• Instructions for the task
When you output the records, match them exactly and omit any picture they include.
### Provided records
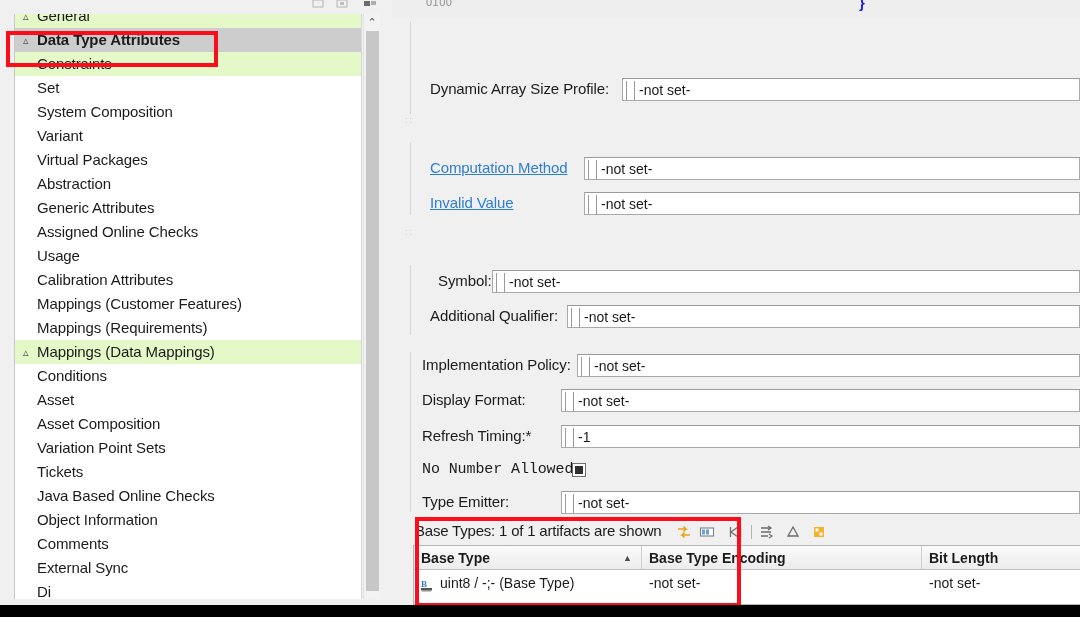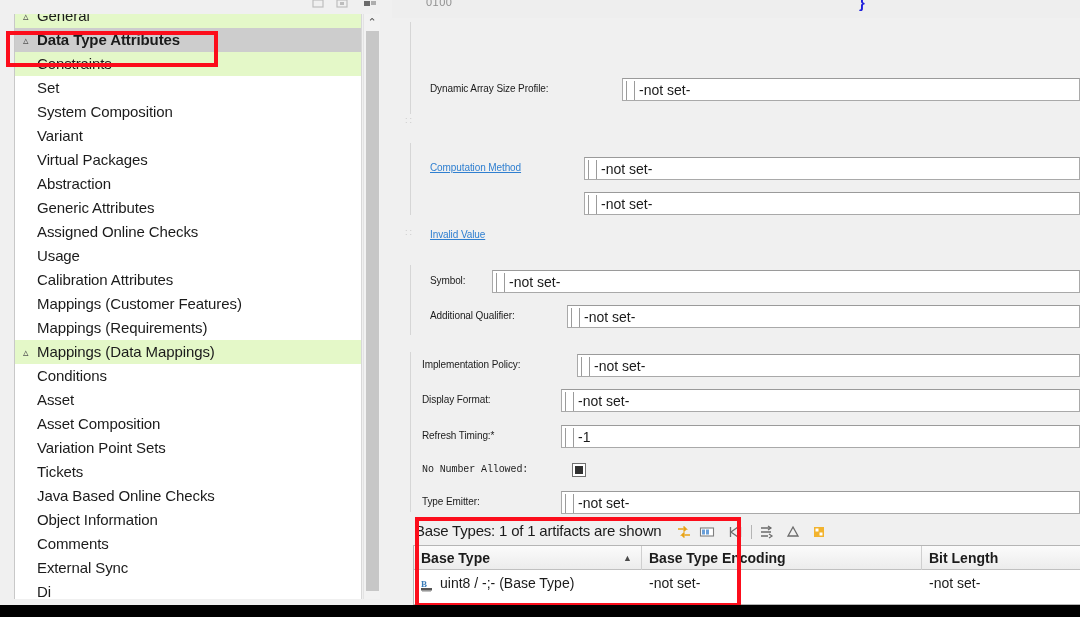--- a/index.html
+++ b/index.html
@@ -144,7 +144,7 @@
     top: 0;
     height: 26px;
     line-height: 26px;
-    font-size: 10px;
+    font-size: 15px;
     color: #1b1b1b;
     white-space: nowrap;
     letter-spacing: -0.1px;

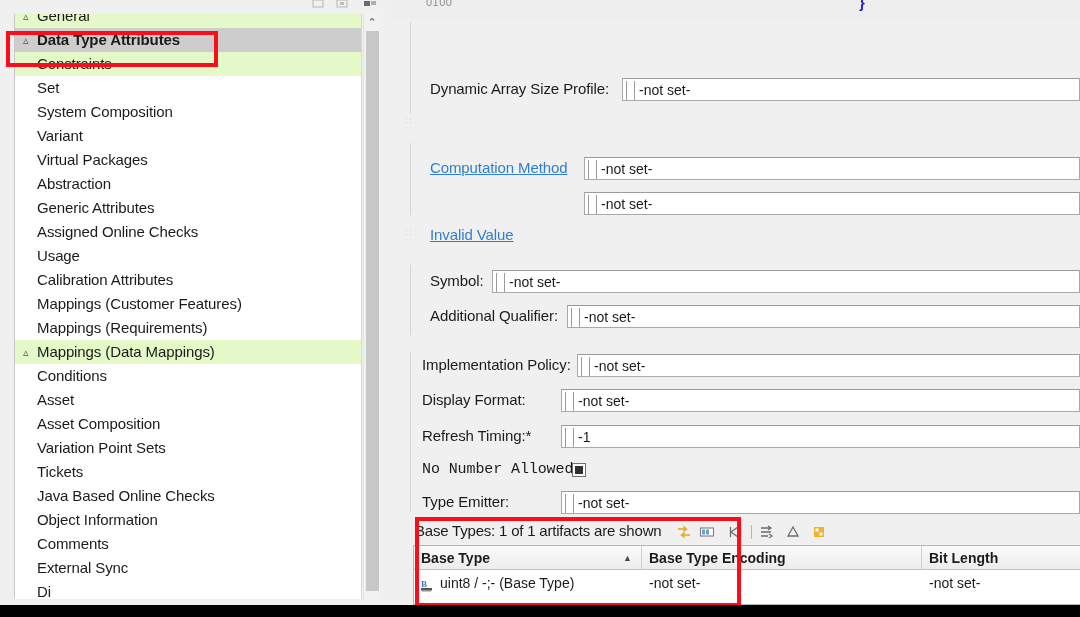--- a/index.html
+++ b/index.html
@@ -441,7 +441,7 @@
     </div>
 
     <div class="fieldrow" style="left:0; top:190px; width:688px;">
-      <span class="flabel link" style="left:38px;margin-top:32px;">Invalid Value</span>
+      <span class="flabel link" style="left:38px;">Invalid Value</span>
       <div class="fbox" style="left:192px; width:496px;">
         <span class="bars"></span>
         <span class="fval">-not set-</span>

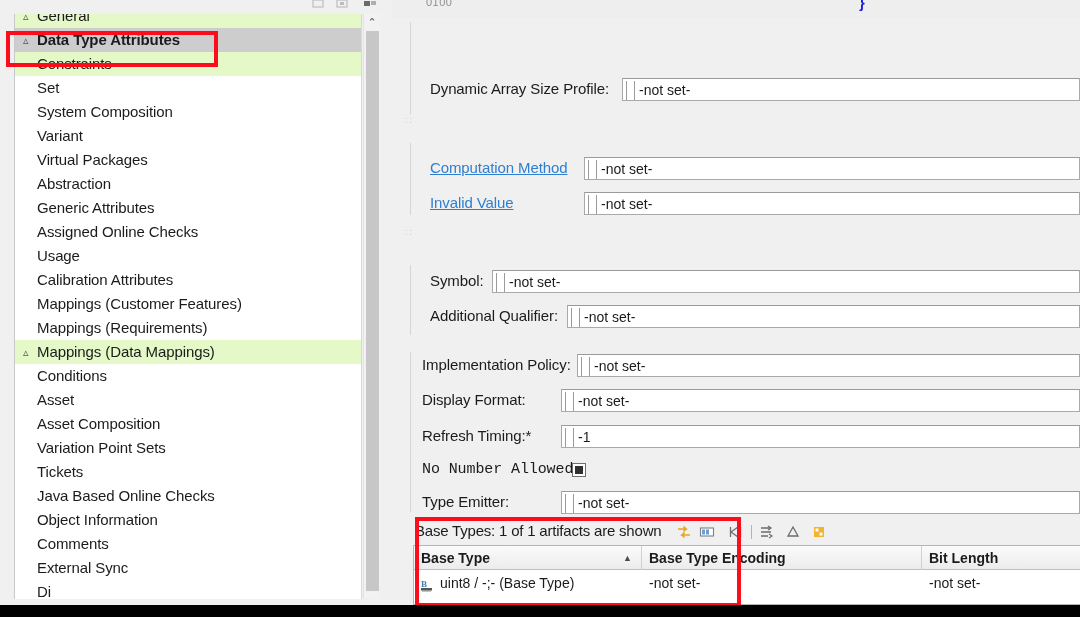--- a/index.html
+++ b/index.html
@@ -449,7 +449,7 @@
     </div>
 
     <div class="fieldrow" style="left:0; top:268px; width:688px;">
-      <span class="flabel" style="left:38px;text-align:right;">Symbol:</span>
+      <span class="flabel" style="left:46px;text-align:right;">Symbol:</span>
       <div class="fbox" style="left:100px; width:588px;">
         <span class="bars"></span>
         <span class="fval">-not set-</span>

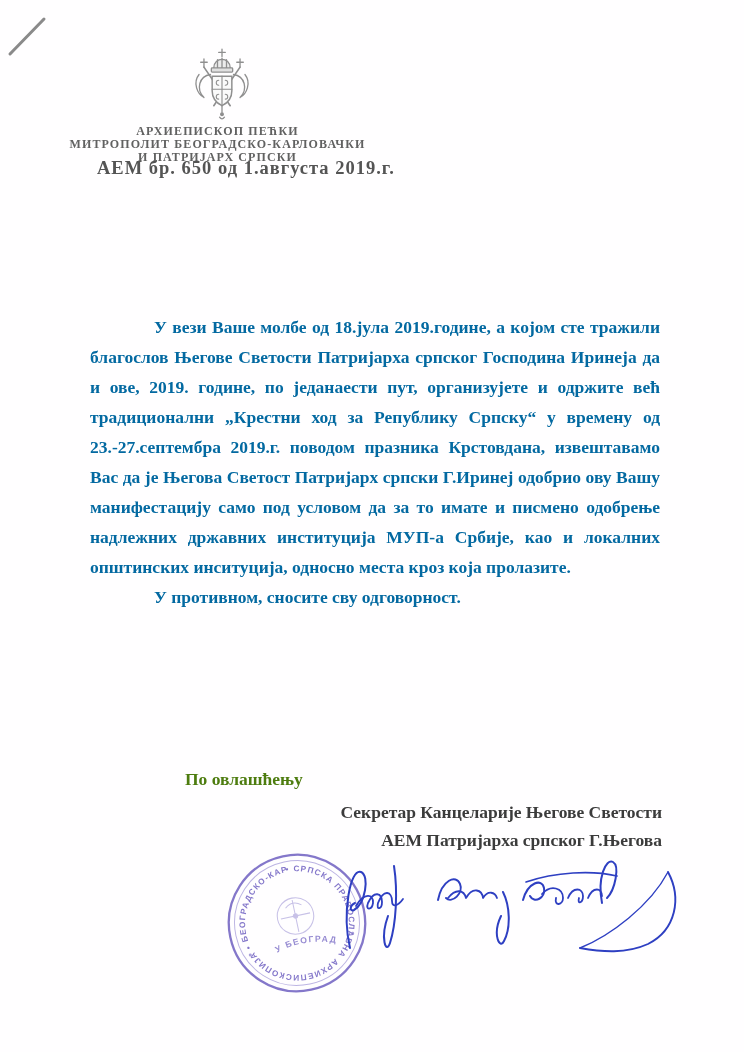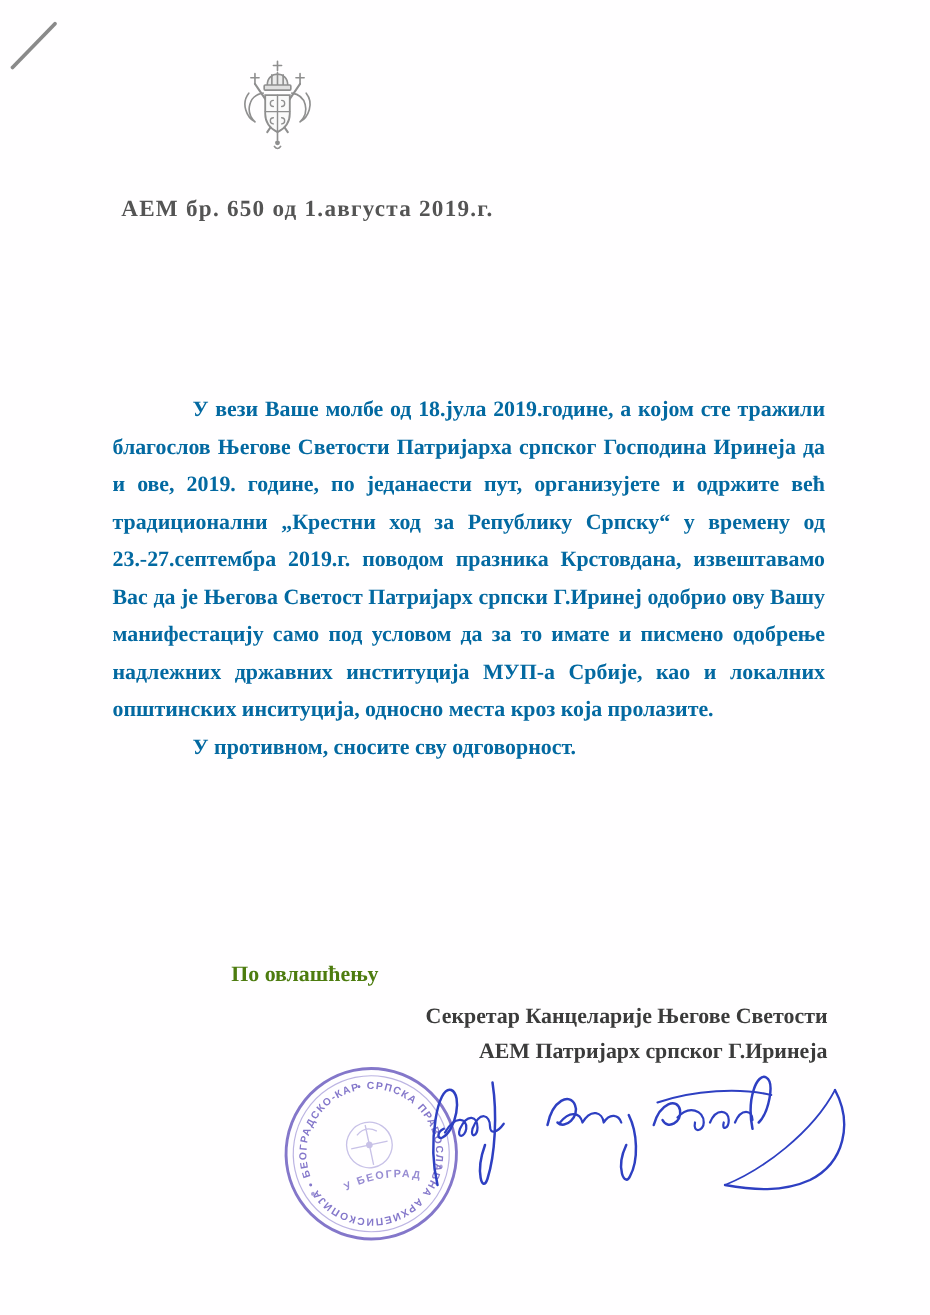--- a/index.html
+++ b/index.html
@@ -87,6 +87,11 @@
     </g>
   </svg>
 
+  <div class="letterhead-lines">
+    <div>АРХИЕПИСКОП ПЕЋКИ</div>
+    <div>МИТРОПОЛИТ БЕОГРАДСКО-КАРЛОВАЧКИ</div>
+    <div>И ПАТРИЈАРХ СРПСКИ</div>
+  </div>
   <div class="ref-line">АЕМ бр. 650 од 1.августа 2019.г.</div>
######
• Response area
--- a/index.html
+++ b/index.html
@@ -144,7 +144,7 @@
     top: 0;
     height: 26px;
     line-height: 26px;
-    font-size: 10px;
+    font-size: 15px;
     color: #1b1b1b;
     white-space: nowrap;
     letter-spacing: -0.1px;

--- a/index.html
+++ b/index.html
@@ -441,7 +441,7 @@
     </div>
 
     <div class="fieldrow" style="left:0; top:190px; width:688px;">
-      <span class="flabel link" style="left:38px;margin-top:32px;">Invalid Value</span>
+      <span class="flabel link" style="left:38px;">Invalid Value</span>
       <div class="fbox" style="left:192px; width:496px;">
         <span class="bars"></span>
         <span class="fval">-not set-</span>

--- a/index.html
+++ b/index.html
@@ -449,7 +449,7 @@
     </div>
 
     <div class="fieldrow" style="left:0; top:268px; width:688px;">
-      <span class="flabel" style="left:38px;text-align:right;">Symbol:</span>
+      <span class="flabel" style="left:46px;text-align:right;">Symbol:</span>
       <div class="fbox" style="left:100px; width:588px;">
         <span class="bars"></span>
         <span class="fval">-not set-</span>

--- a/index.html
+++ b/index.html
@@ -87,6 +87,11 @@
     </g>
   </svg>
 
+  <div class="letterhead-lines">
+    <div>АРХИЕПИСКОП ПЕЋКИ</div>
+    <div>МИТРОПОЛИТ БЕОГРАДСКО-КАРЛОВАЧКИ</div>
+    <div>И ПАТРИЈАРХ СРПСКИ</div>
+  </div>
   <div class="ref-line">АЕМ бр. 650 од 1.августа 2019.г.</div>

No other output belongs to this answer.